■ **TASK REQUIREMENTS**: Would you reproduce the data below exactly, please, leaving out its images?

□ □ □

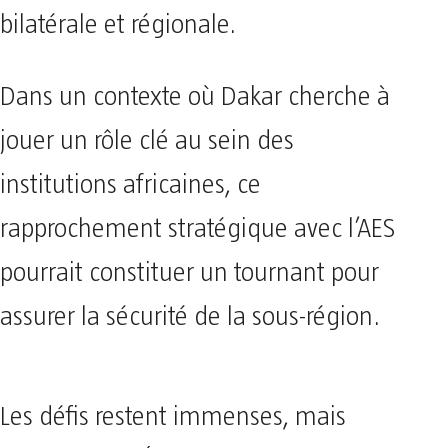
bilatérale et régionale.
Dans un contexte où Dakar cherche à
jouer un rôle clé au sein des
institutions africaines, ce
rapprochement stratégique avec l’AES
pourrait constituer un tournant pour
assurer la sécurité de la sous-région.
Les défis restent immenses, mais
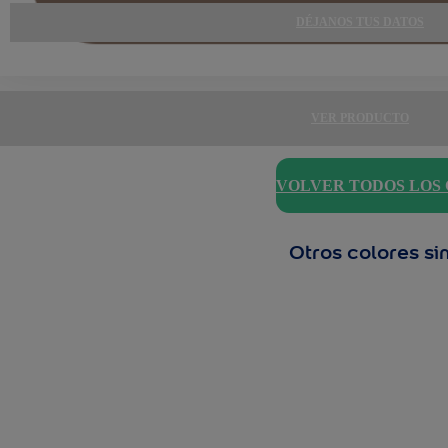
DÉJANOS TUS DATOS
VER PRODUCTO
VOLVER TODOS LOS
Otros colores si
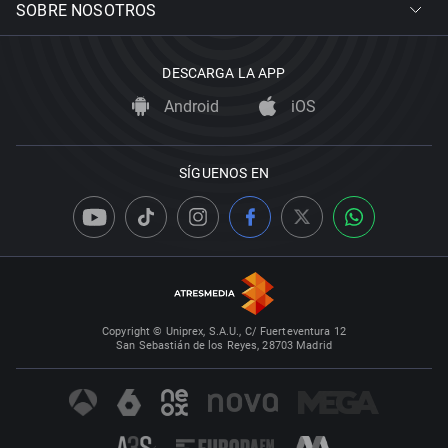
SOBRE NOSOTROS
DESCARGA LA APP
Android
iOS
SÍGUENOS EN
Copyright © Uniprex, S.A.U., C/ Fuerteventura 12
San Sebastián de los Reyes, 28703 Madrid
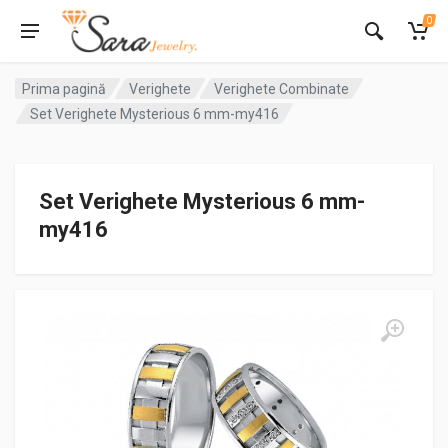
0
Prima pagină
Verighete
Verighete Combinate
Set Verighete Mysterious 6 mm-my416
Set Verighete Mysterious 6 mm-
my416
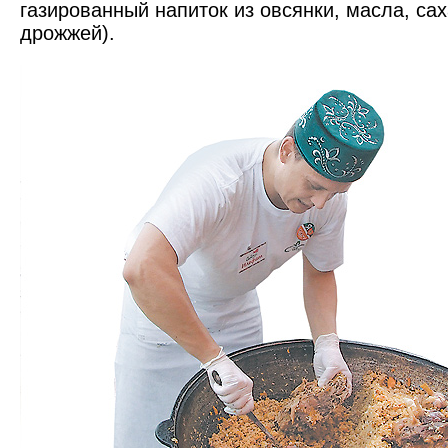
газированный напиток из овсянки, масла, сах
дрожжей).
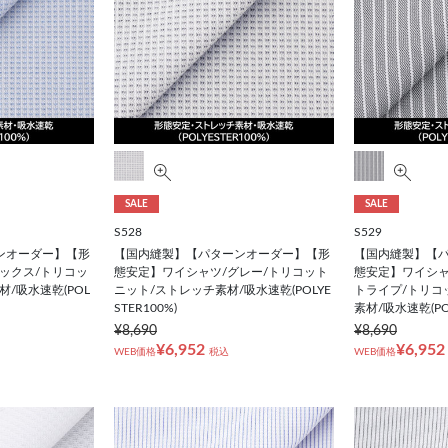
SALE
SALE
S528
S529
ンオーダー】【形
【国内縫製】【パターンオーダー】【形
【国内縫製】【
ックス/トリコッ
態安定】ワイシャツ/グレー/トリコット
態安定】ワイシャ
/吸水速乾(POL
ニット/ストレッチ素材/吸水速乾(POLYE
トライプ/トリコ
STER100%)
素材/吸水速乾(POL
¥8,690
¥8,690
¥6,952
¥6,952
WEB価格
税込
WEB価格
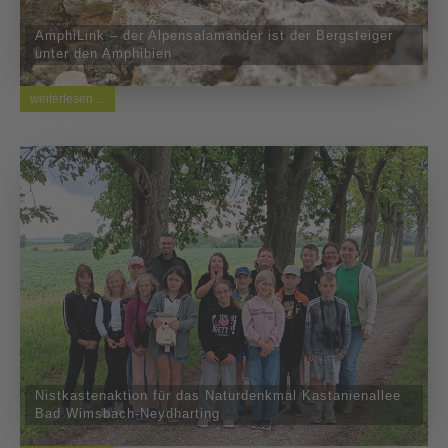
AmphiLink – der Alpensalamander ist der Bergsteiger
unter den Amphibien
weiterlesen ...
Nistkastenaktion für das Naturdenkmal Kastanienallee
Bad Wimsbach-Neydharting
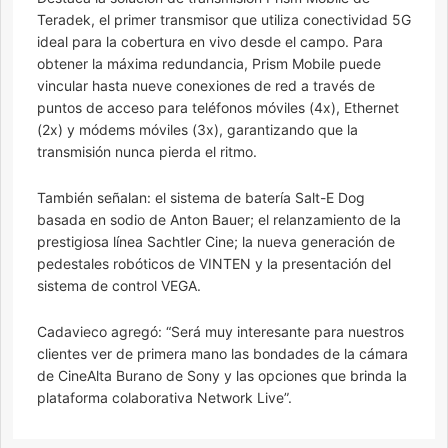
Teradek, el primer transmisor que utiliza conectividad 5G
ideal para la cobertura en vivo desde el campo. Para
obtener la máxima redundancia, Prism Mobile puede
vincular hasta nueve conexiones de red a través de
puntos de acceso para teléfonos móviles (4x), Ethernet
(2x) y módems móviles (3x), garantizando que la
transmisión nunca pierda el ritmo.
También señalan: el sistema de batería Salt-E Dog
basada en sodio de Anton Bauer; el relanzamiento de la
prestigiosa línea Sachtler Cine; la nueva generación de
pedestales robóticos de VINTEN y la presentación del
sistema de control VEGA.
Cadavieco agregó: “Será muy interesante para nuestros
clientes ver de primera mano las bondades de la cámara
de CineAlta Burano de Sony y las opciones que brinda la
plataforma colaborativa Network Live”.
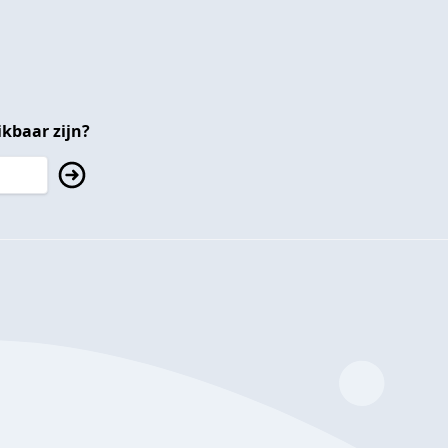
kbaar zijn?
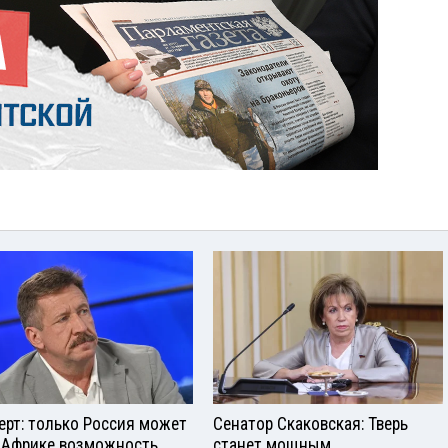
ерт: только Россия может
Сенатор Скаковская: Тверь
 Африке возможность
станет мощным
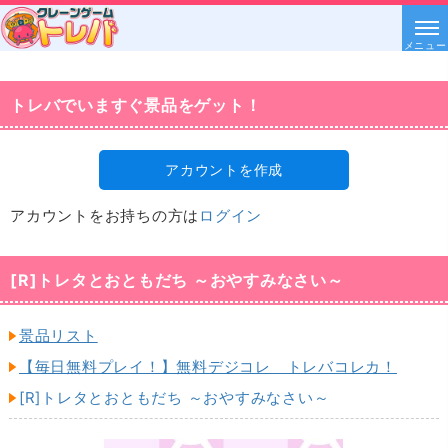
メニュー
トレバでいますぐ景品をゲット！
アカウントを作成
アカウントをお持ちの方は
ログイン
[R]トレタとおともだち ～おやすみなさい～
景品リスト
【毎日無料プレイ！】無料デジコレ トレバコレカ！
[R]トレタとおともだち ～おやすみなさい～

□ □ □

■ **WRITTEN ANSWER**:
bilatérale et régionale.
Dans un contexte où Dakar cherche à
jouer un rôle clé au sein des
institutions africaines, ce
rapprochement stratégique avec l’AES
pourrait constituer un tournant pour
assurer la sécurité de la sous-région.
Les défis restent immenses, mais
DÉJANOS TUS DATOS
VER PRODUCTO
VOLVER TODOS LOS
Otros colores si
SOBRE NOSOTROS
DESCARGA LA APP
Android
iOS
SÍGUENOS EN
Copyright © Uniprex, S.A.U., C/ Fuerteventura 12
San Sebastián de los Reyes, 28703 Madrid
0
Prima pagină
Verighete
Verighete Combinate
Set Verighete Mysterious 6 mm-my416
Set Verighete Mysterious 6 mm-
my416
газированный напиток из овсянки, масла, сах
дрожжей).
SALE
SALE
S528
S529
ンオーダー】【形
【国内縫製】【パターンオーダー】【形
【国内縫製】【
ックス/トリコッ
態安定】ワイシャツ/グレー/トリコット
態安定】ワイシャ
/吸水速乾(POL
ニット/ストレッチ素材/吸水速乾(POLYE
トライプ/トリコ
STER100%)
素材/吸水速乾(POL
¥8,690
¥8,690
¥6,952
¥6,952
WEB価格
税込
WEB価格
AmphiLink – der Alpensalamander ist der Bergsteiger
unter den Amphibien
weiterlesen ...
Nistkastenaktion für das Naturdenkmal Kastanienallee
Bad Wimsbach-Neydharting
Teradek, el primer transmisor que utiliza conectividad 5G
ideal para la cobertura en vivo desde el campo. Para
obtener la máxima redundancia, Prism Mobile puede
vincular hasta nueve conexiones de red a través de
puntos de acceso para teléfonos móviles (4x), Ethernet
(2x) y módems móviles (3x), garantizando que la
transmisión nunca pierda el ritmo.
También señalan: el sistema de batería Salt-E Dog
basada en sodio de Anton Bauer; el relanzamiento de la
prestigiosa línea Sachtler Cine; la nueva generación de
pedestales robóticos de VINTEN y la presentación del
sistema de control VEGA.
Cadavieco agregó: “Será muy interesante para nuestros
clientes ver de primera mano las bondades de la cámara
de CineAlta Burano de Sony y las opciones que brinda la
plataforma colaborativa Network Live”.
kbaar zijn?
ерт: только Россия может
Сенатор Скаковская: Тверь
 Африке возможность
станет мощным
メニュー
トレバでいますぐ景品をゲット！
アカウントを作成
アカウントをお持ちの方は
ログイン
[R]トレタとおともだち ～おやすみなさい～
景品リスト
【毎日無料プレイ！】無料デジコレ トレバコレカ！
[R]トレタとおともだち ～おやすみなさい～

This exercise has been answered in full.